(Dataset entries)
* * * *

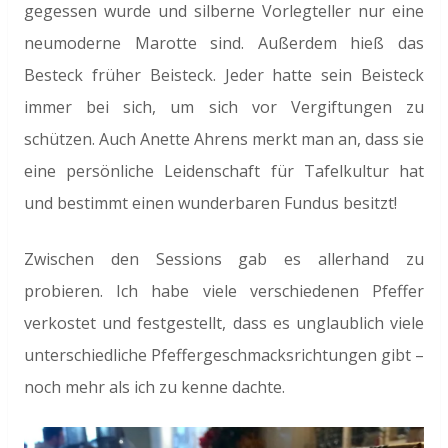
gegessen wurde und silberne Vorlegteller nur eine
neumoderne Marotte sind. Außerdem hieß das
Besteck früher Beisteck. Jeder hatte sein Beisteck
immer bei sich, um sich vor Vergiftungen zu
schützen. Auch Anette Ahrens merkt man an, dass sie
eine persönliche Leidenschaft für Tafelkultur hat
und bestimmt einen wunderbaren Fundus besitzt!
Zwischen den Sessions gab es allerhand zu
probieren. Ich habe viele verschiedenen Pfeffer
verkostet und festgestellt, dass es unglaublich viele
unterschiedliche Pfeffergeschmacksrichtungen gibt –
noch mehr als ich zu kenne dachte.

* * * *

● **Brief**: Retype the text of every item above line for line, without any change, and leave the pictures out of your answer.

● **Reply to the exercise**:
gegessen wurde und silberne Vorlegteller nur eine
neumoderne Marotte sind. Außerdem hieß das
Besteck früher Beisteck. Jeder hatte sein Beisteck
immer bei sich, um sich vor Vergiftungen zu
schützen. Auch Anette Ahrens merkt man an, dass sie
eine persönliche Leidenschaft für Tafelkultur hat
und bestimmt einen wunderbaren Fundus besitzt!
Zwischen den Sessions gab es allerhand zu
probieren. Ich habe viele verschiedenen Pfeffer
verkostet und festgestellt, dass es unglaublich viele
unterschiedliche Pfeffergeschmacksrichtungen gibt –
noch mehr als ich zu kenne dachte.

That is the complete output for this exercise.